Transcribe the items below from the line containing "Byrne, 1909)." through the line containing "Copyright © 2009-2026 Jürgen Pollerspöck & N", both lines included.

┌─ Materials provided

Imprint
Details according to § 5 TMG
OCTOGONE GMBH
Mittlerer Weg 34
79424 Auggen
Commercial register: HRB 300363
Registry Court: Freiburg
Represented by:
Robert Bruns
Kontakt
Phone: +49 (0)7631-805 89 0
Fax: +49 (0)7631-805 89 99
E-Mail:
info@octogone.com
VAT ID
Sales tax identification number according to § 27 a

└─
┌─ Materials provided

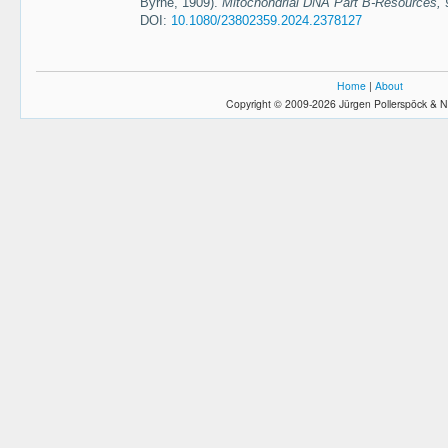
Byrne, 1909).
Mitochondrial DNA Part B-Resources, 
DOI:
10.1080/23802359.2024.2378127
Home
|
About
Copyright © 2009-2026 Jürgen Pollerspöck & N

└─

Answer for this exercise —
Byrne, 1909).
Mitochondrial DNA Part B-Resources, 
DOI:
10.1080/23802359.2024.2378127
Home
|
About
Copyright © 2009-2026 Jürgen Pollerspöck & N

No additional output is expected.